L’Europe relance les énergies renouvelables et le nucléaire pour faire face à la crise énergétique

Bruxelles cherche une solution à long terme, en remettant les énergies renouvelables et le nucléaire sur la table après que la fermeture du détroit d’Ormuz ait fait monter en flèche les factures énergétiques. Regardez la vidéo !

La fermeture du détroit d’Ormuz a provoqué une flambée des prix de l’énergie dans toute l’Europe. Bruxelles déclare que la solution consiste à accélérer la transition permanente vers l’abandon des combustibles fossiles.

La présidente de la Commission européenne, Ursula von der Leyen, a exprimé le coût sans ambages le 13 avril : 22 milliards d’euros de factures supplémentaires d’importation de combustibles fossiles en seulement 44 jours depuis le début du conflit entre les États-Unis et l’Iran, sans aucune énergie supplémentaire à démontrer.

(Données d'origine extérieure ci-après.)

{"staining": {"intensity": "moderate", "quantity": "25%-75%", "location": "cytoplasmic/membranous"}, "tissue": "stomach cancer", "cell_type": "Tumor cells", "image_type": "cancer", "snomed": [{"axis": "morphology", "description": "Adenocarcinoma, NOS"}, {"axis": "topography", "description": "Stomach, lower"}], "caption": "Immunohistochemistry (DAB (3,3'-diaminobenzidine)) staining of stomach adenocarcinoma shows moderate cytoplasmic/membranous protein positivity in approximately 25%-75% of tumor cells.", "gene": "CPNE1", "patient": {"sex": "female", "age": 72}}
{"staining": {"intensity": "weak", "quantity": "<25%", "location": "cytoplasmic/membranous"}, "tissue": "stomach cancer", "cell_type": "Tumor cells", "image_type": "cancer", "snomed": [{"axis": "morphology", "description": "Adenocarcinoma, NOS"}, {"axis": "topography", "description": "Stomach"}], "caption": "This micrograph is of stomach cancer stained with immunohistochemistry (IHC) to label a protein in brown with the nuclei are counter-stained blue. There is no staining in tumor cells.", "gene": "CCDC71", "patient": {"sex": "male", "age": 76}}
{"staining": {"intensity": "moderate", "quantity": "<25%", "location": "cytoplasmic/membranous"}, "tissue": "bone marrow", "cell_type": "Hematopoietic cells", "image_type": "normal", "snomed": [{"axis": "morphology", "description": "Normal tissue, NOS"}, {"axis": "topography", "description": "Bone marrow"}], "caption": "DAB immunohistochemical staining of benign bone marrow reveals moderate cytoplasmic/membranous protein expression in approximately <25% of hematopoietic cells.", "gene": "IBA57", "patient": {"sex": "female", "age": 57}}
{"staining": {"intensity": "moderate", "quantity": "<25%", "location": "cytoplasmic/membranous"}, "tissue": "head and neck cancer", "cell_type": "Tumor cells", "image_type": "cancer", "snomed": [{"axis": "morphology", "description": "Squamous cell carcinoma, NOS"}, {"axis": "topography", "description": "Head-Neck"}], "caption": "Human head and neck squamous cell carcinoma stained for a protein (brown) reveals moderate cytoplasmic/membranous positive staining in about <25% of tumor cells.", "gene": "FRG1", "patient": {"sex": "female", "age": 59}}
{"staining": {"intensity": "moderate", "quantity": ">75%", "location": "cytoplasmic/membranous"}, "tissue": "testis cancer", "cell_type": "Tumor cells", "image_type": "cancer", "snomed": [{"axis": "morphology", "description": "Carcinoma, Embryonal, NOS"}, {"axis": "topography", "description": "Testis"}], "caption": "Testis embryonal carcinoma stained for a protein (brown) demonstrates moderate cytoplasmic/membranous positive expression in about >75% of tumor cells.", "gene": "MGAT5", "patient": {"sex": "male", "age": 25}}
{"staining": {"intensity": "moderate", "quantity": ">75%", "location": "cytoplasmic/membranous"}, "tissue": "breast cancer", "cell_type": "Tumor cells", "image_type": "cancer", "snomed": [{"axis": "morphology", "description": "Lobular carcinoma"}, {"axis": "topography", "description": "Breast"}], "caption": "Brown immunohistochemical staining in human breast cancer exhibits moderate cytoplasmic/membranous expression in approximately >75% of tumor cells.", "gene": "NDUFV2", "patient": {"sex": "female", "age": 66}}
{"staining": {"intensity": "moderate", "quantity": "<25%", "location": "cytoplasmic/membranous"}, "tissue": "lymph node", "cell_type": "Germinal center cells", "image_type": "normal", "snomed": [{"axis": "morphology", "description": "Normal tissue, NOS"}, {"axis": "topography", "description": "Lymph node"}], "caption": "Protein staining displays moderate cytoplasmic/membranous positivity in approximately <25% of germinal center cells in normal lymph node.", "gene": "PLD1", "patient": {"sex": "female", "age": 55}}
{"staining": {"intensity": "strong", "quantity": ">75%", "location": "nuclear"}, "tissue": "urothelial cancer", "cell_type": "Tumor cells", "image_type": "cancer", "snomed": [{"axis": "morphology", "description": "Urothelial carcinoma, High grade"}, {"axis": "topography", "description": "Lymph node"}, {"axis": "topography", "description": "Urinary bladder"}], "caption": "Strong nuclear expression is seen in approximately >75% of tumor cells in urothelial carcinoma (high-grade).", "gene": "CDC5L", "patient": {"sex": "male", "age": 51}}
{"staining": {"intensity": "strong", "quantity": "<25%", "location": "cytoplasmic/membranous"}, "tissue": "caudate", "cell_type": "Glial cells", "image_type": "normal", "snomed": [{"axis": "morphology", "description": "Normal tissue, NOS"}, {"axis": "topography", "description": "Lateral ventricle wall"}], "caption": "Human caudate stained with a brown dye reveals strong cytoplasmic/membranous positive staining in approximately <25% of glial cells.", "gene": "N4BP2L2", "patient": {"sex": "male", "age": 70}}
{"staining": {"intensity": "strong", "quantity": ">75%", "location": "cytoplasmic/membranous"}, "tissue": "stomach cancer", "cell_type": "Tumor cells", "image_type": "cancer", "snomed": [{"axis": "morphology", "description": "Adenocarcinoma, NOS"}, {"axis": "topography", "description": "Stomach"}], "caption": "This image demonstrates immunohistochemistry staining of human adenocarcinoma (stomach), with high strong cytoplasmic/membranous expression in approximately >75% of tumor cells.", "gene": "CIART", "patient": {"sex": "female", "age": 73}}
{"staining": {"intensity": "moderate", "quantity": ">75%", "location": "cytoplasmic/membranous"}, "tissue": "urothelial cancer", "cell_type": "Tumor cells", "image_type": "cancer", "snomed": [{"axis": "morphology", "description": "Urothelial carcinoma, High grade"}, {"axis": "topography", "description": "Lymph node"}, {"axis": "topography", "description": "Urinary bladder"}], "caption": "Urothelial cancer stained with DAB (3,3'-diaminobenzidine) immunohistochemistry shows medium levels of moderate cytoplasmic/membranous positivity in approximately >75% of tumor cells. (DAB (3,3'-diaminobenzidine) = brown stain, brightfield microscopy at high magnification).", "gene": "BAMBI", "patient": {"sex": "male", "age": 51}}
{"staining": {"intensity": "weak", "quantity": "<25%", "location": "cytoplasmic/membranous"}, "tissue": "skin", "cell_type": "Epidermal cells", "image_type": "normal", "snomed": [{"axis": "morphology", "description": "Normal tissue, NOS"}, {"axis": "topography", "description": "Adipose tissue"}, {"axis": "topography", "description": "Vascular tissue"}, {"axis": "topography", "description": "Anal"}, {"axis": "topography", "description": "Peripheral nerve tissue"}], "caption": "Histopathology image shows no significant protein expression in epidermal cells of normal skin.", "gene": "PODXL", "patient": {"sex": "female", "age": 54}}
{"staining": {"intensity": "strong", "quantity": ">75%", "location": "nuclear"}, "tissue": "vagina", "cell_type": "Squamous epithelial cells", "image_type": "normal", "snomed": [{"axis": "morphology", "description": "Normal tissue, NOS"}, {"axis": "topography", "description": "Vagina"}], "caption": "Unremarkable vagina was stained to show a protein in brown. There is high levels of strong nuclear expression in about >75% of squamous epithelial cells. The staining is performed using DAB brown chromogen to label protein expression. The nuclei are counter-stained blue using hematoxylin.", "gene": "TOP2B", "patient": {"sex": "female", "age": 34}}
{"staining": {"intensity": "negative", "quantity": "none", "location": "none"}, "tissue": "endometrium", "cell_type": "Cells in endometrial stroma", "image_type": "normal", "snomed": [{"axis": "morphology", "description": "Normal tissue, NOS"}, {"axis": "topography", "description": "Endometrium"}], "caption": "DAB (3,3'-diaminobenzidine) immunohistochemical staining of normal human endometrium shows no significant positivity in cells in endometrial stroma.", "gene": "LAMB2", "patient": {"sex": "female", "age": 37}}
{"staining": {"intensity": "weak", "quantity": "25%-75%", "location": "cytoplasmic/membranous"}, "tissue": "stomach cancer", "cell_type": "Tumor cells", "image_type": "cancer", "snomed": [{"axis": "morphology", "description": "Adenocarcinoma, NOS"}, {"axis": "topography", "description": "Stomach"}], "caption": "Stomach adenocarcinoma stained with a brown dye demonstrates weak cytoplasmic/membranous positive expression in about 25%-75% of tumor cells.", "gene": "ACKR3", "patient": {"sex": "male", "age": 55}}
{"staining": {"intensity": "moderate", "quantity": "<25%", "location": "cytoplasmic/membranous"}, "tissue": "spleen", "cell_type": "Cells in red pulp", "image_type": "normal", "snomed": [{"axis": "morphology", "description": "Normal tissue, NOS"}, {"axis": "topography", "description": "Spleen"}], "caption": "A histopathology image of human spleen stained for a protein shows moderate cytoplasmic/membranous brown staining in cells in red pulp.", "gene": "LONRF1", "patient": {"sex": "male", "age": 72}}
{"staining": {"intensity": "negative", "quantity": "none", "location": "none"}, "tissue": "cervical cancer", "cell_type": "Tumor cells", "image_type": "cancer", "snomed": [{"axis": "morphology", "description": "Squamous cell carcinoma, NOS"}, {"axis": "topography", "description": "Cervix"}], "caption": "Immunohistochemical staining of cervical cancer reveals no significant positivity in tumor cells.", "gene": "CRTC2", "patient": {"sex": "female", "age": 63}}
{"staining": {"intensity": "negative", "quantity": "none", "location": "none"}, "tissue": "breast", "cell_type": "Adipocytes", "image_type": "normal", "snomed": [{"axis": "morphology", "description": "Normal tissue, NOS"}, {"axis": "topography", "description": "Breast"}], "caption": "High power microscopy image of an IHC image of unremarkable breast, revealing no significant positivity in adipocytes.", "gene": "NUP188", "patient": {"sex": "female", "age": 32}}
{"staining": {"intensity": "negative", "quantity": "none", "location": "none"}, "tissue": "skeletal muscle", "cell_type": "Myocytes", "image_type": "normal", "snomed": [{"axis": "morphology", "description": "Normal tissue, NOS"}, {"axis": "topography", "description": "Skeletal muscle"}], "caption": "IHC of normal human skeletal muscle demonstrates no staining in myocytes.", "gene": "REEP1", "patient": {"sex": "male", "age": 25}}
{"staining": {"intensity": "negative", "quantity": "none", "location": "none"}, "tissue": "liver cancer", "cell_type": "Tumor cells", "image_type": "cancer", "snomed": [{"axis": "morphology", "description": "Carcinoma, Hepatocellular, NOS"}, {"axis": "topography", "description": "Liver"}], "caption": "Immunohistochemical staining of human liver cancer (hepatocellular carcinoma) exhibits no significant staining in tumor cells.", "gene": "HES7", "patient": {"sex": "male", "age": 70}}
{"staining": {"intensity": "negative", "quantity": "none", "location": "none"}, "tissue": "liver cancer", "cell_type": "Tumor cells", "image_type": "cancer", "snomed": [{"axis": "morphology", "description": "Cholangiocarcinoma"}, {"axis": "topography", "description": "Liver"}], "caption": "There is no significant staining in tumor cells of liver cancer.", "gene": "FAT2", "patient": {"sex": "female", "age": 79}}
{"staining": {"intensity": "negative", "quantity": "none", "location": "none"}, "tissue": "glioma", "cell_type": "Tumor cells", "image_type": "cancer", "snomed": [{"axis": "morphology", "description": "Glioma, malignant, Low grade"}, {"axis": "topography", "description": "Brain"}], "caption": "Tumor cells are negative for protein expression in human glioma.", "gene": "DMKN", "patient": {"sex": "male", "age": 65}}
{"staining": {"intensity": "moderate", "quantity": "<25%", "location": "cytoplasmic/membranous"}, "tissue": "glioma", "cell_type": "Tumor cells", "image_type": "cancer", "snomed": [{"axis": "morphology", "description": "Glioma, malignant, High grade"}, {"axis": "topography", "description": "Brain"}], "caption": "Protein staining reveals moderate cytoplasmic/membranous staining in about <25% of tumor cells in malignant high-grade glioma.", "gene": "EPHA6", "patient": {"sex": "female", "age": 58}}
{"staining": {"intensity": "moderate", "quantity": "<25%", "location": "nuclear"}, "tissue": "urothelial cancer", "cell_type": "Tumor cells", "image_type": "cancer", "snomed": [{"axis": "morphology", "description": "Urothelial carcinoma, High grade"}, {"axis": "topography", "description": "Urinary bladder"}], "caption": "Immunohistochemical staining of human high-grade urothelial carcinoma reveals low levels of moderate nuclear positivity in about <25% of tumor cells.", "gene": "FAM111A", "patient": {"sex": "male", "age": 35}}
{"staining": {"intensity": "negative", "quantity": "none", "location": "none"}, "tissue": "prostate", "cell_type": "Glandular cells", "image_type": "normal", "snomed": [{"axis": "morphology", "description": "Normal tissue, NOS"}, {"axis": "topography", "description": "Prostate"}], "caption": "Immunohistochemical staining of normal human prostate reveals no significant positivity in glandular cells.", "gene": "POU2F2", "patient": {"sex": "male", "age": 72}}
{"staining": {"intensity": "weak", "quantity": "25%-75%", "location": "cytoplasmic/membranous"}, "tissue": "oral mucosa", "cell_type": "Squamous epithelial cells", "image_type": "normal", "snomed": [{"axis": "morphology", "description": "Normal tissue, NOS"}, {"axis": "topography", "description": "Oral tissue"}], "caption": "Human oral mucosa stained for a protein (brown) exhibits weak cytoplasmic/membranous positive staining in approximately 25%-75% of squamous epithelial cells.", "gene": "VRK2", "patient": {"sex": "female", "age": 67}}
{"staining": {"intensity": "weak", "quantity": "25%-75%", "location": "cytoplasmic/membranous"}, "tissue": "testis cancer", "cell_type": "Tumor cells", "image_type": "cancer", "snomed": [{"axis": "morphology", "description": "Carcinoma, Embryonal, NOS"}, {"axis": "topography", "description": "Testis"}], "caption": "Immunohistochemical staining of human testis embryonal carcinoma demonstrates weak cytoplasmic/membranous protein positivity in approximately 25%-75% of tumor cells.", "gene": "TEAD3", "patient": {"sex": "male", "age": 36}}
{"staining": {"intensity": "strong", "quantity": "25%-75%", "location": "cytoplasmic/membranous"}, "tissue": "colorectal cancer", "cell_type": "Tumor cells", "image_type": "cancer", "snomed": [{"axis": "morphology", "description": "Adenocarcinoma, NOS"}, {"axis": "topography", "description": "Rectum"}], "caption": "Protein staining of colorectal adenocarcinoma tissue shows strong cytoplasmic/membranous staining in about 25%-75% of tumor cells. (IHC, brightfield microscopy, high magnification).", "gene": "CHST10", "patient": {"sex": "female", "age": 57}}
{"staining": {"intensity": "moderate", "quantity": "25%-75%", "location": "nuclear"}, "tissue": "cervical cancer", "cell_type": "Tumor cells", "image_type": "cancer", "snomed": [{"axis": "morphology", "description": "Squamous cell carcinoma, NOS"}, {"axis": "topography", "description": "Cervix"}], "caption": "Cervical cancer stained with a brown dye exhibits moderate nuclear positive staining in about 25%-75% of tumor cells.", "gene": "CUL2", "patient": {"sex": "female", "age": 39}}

Elle recommande de développer les énergies renouvelables et le nucléaire, qui fournissent déjà plus de 70 % de l’électricité européenne. Cependant, la Commission identifie des défis majeurs : un stockage limité, des réseaux obsolètes et un gaspillage d’énergie propre. Bruxelles accélère son programme de modernisation du réseau qui sera mis en œuvre cet été.

L’énergie nucléaire est revenue au premier plan du débat, avec le soutien de 15 États membres à travers l’Alliance nucléaire européenne. Il existe également une dynamique croissante en faveur du déploiement de petits réacteurs modulaires au début des années 2030.

Le 22 avril, la Commission a annoncé un plan d’urgence comprenant un stockage coordonné du gaz de l’UE, la libération conjointe des réserves pétrolières, une aide au revenu des ménages et des règles accélérées et flexibles en matière d’aides d’État.

Il s’agit de la deuxième crise énergétique majeure en Europe en trois ans. Bruxelles affirme que l’objectif n’est pas de gérer les chocs futurs, mais de les prévenir.